Removing customer service accents via AI: The wrong solution to a real problem
King George VI had a stammer. The Australian speech therapist Lionel Logue helped him to overcome it, a process you may have seen portrayed in “The King’s Speech.” Around the same time, across the pond at Columbia University, another Australian was creating the “Transatlantic accent,” a dialect intended to appear “more cultured.” Think Katherine Hepburn.
There is some irony in ’strayans, of all people, deigning to teach the world how to speak English more “correctly.” I do not think there are any Australians at Sanas, an AI startup selling technology that can change your accent in real time, but it feels like a spiritual sequel of sorts.
Here is the Sanas pitch in short: They claim that their real-time “accent matching” improves understanding by 31% and customer satisfaction by 21%. You can hear their tech in action on their website, and it is impressive in an unsettling, automated-voice sort of way. By replacing one accent with another (a generic, white, American-sounding one, in all the examples I heard), Sanas says they can reduce the effects of bias and the abuse of customer service staff.
Their primary customers are currently call centers in countries like India and the Philippines. These are places with plenty of English speakers, but these speakers have local accents that can be more difficult to understand for some customers. And, perhaps most importantly, these are places where wages are significantly lower than they are in the home countries of the companies using their services.
Reducing the abuse of customer service staff is a worthy aim. Accent has always been inescapably tied up with class and culture. Even within single countries, specific accents can attach a load of unspoken assumptions to every sentence. Code switching is a well-documented response. When an accent is from “overseas,” especially in the context of customer service, those assumptions may not remain unspoken.
Every customer service worker has their own story of being attacked or abused, but people whose accents mark them as being “foreign,” and particularly as “non-white,” have more stories and worse ones. It is a real problem.
Failure to be clearly understood by customers is also a real problem, and it’s frustrating to both sides of a call. We should also acknowledge that many customers have accents that call center workers might struggle to understand, too.
Automated accent switching is only one possible approach to addressing these problems. Call centers have long offered accent training to their staff in an attempt to improve the situation. In part that is to genuinely improve their ability to be understood, but it is hard not to see the influence of a widespread attitude that “foreign” support is inherently unhelpful, no matter how clear and pleasant.
Accent training is arduous for the call center workers, and it’s expensive to offer, which creates the market opportunity Sanas is attempting to fill. It is much cheaper to let people speak naturally and have computers do the accent translation, but in the end, those staff are left with their natural accent.
We spoke to outsourced staffing provider (and fellow B Corporation) Boldr about their efforts to build a sustainable, community-building approach to call centers. Boldr partners with local training organizations to grow the skills of the local workforce, leaving them better positioned to gain work in any number of companies and not reliant on Boldr itself.
Another alternative approach is to hire people who already have your preferred English accent. That might be through onshoring or insourcing, hiring in-house, or outsourcing closer to a business’s home location.
AI accent-changing tech is not allowing for a brand new capability; it is simply making it cheaper to replicate something that was already being done. Sanas’s software represents a sort of missing link on the evolutionary chain that leads to the Babelfish. It is not a universal translator, but if we take them at their word, it could create clearer communication.

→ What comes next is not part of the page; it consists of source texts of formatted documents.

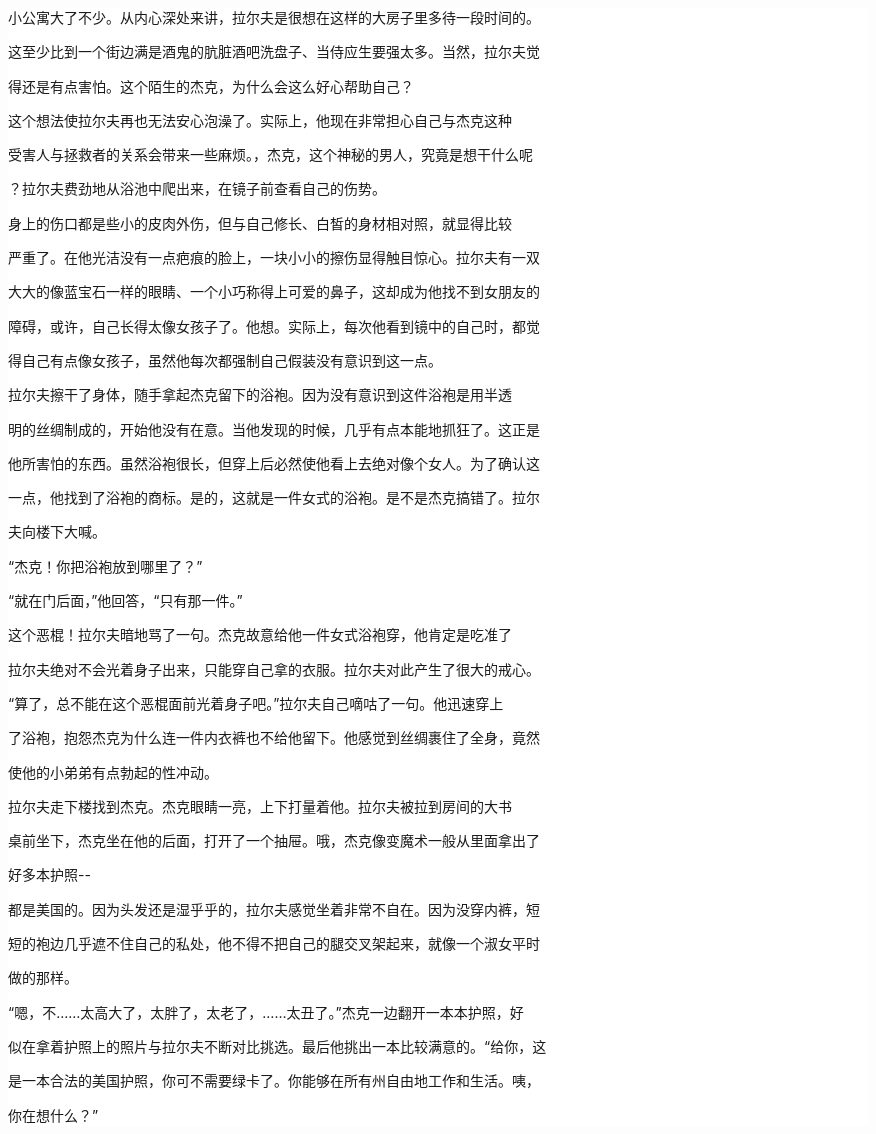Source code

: 小公寓大了不少。从内心深处来讲，拉尔夫是很想在这样的大房子里多待一段时间的。

这至少比到一个街边满是酒鬼的肮脏酒吧洗盘子、当侍应生要强太多。当然，拉尔夫觉

得还是有点害怕。这个陌生的杰克，为什么会这么好心帮助自己？

这个想法使拉尔夫再也无法安心泡澡了。实际上，他现在非常担心自己与杰克这种

受害人与拯救者的关系会带来一些麻烦。，杰克，这个神秘的男人，究竟是想干什么呢

？拉尔夫费劲地从浴池中爬出来，在镜子前查看自己的伤势。

身上的伤口都是些小的皮肉外伤，但与自己修长、白皙的身材相对照，就显得比较

严重了。在他光洁没有一点疤痕的脸上，一块小小的擦伤显得触目惊心。拉尔夫有一双

大大的像蓝宝石一样的眼睛、一个小巧称得上可爱的鼻子，这却成为他找不到女朋友的

障碍，或许，自己长得太像女孩子了。他想。实际上，每次他看到镜中的自己时，都觉

得自己有点像女孩子，虽然他每次都强制自己假装没有意识到这一点。

拉尔夫擦干了身体，随手拿起杰克留下的浴袍。因为没有意识到这件浴袍是用半透

明的丝绸制成的，开始他没有在意。当他发现的时候，几乎有点本能地抓狂了。这正是

他所害怕的东西。虽然浴袍很长，但穿上后必然使他看上去绝对像个女人。为了确认这

一点，他找到了浴袍的商标。是的，这就是一件女式的浴袍。是不是杰克搞错了。拉尔

夫向楼下大喊。

“杰克！你把浴袍放到哪里了？”

“就在门后面，”他回答，“只有那一件。”

这个恶棍！拉尔夫暗地骂了一句。杰克故意给他一件女式浴袍穿，他肯定是吃准了

拉尔夫绝对不会光着身子出来，只能穿自己拿的衣服。拉尔夫对此产生了很大的戒心。

“算了，总不能在这个恶棍面前光着身子吧。”拉尔夫自己嘀咕了一句。他迅速穿上

了浴袍，抱怨杰克为什么连一件内衣裤也不给他留下。他感觉到丝绸裹住了全身，竟然

使他的小弟弟有点勃起的性冲动。

拉尔夫走下楼找到杰克。杰克眼睛一亮，上下打量着他。拉尔夫被拉到房间的大书

桌前坐下，杰克坐在他的后面，打开了一个抽屉。哦，杰克像变魔术一般从里面拿出了

好多本护照--

都是美国的。因为头发还是湿乎乎的，拉尔夫感觉坐着非常不自在。因为没穿内裤，短

短的袍边几乎遮不住自己的私处，他不得不把自己的腿交叉架起来，就像一个淑女平时

做的那样。

“嗯，不……太高大了，太胖了，太老了，……太丑了。”杰克一边翻开一本本护照，好

似在拿着护照上的照片与拉尔夫不断对比挑选。最后他挑出一本比较满意的。“给你，这

是一本合法的美国护照，你可不需要绿卡了。你能够在所有州自由地工作和生活。咦，

你在想什么？”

But at what cost? Not the financial cost, which undoubtedly will be lower than the equivalent cost of hiring people with “preferred” accents to begin with. There are less direct costs. People may have their voices modified to sound clearer, yes, but they may also sound more robotic. They might be more understood while at work, but they have lost access to the training and practice that might help them if they switch jobs or move countries.
Sanas says the technology is switched on and off by the individual agent, which may be technically true, but it seems incredibly unlikely to be used in practice in a typical call center environment.
No technology is neutral, and accent matching is a particularly clear example. Normalizing a particular accent as “correct” is a value judgment that reinforces an existing hierarchy of accents within our culture. By artificially hiding a real difference between people, are we just perpetuating the same biases that created (some of) the problem in the first place?
Sanas may well intend for their technology to be a visible and explicit part of the conversation, but the real world usage is more likely to be a continuation of the same weak deception efforts that result in Bangaloreans looking up the weather online so they can be marginally more convincing as “John from Cleveland, sir.”
Companies that enforce that sort of deception because they believe it makes their service better are exactly the sort that will be attracted to this technology. I do not expect them to use it to genuinely improve the working life of their staff or the level of service they deliver to their customers.
Instead, it will be another way to squeeze humans into increasingly more robot-shaped boxes to give “good enough” service until the real robots are cheap enough to replace them.